紙とくまの生活。
忘れるために書く日記。


趣味:料理

食事をつくること、にどうやら多くの意味があったらしく、食事を提供すること以上につくること、調理をすることがわたしにとっては癒し、みたいなところがあって、休日でも平日の夜でも時間をかけて献立を組み立てる、台所にあるものを把握し消費する(必要があれば補充する)、どの料理のどの手順からはじめるか、調理器具やコンロの空き具合、どのくらい時間がかかるかなんて考えながら、これは複合的なパズルゲームで、どう解いても最終的には(いちおう)成功はするし(味がよければ万々歳だけどそれは副次的な成果だ)、上手くできるとすっきりするというか、それでわたしは心を落ち着けている節がある。同じように掃除とか洗濯も生活のどこに組み込むか考えるゲームみたいに思っている節がある。もちろんホコリがないのが嬉しいとかはあるけどやっぱりそれは副産物で全部はパズルと思えばこそなのか、わたしの中では手順は決まりつつある。それに比べると料理は自由度が高い、ヴァリエーションがある、挑みがいがある。パンとかお菓子とかの生地をこねているとそれはまた違った意味での癒し、柔らかいものにふれること、わかりやすい癒されがあるのであった。

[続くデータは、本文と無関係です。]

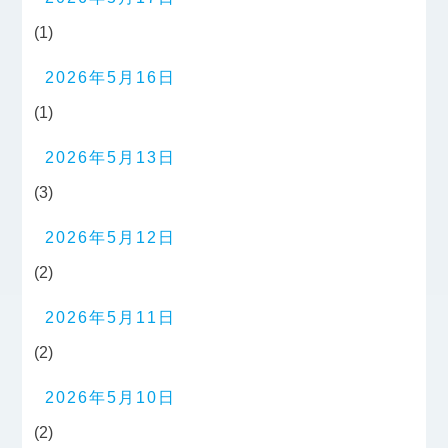
(1)
2026年5月16日
(1)
2026年5月13日
(3)
2026年5月12日
(2)
2026年5月11日
(2)
2026年5月10日
(2)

休みの日に家事をしてて、「ウッ、変態」と思ったりするし、ヒナ氏が分担してくれてもいいのにと思ったりもするけれど、これは癒しだからそう簡単には渡せないという気もする(満足できるレヴェルでやってくれるならいいような気もするが、必要なのは結果か過程か)。そう考えて、同居人の休みの日とか日がなゲームをしているの、それも癒しなのかもしれない。

それで今日はクッキーを焼いたりしていたんだけど、水分多めの小麦の生地の判別のついていない感じ、自分のかたちがはっきりとわかっていなくて焼く段になっても隣が近ければ元のとおり一緒になっちゃおうという感じ、マラソン一緒に走ろうとか同級生と言い合う以前のもっと原始的なごにゃごにゃをながめながら、手ではそれらを引き離したりしているんだけど、それから混沌が生物になるような、子どもが自我を獲得して青年になるような、その過程をひとつひとつひっくり返したりしながら確認する。隙あらばくっつきそうな時間は長くハラハラと見守り、焼きが入ってくるとまずは外側からぷっくりと形が定まりはじめ、でもここでさわるとまだまだ柔らかいのがわかり、耳たぶな感じで無駄に転がしたりもする。そうすると隣人とは多少近づけてもよくてはじめよりくっつけて一度にたくさん火にかけられる。寂しい気もするけれど、食べるためにはこれが必要。最終的には焦げ目がついて堅いガリガリになるまで見届けてハー満足。満足したあと食べられて、料理ってお得な趣味だと思うんだけどどうですか。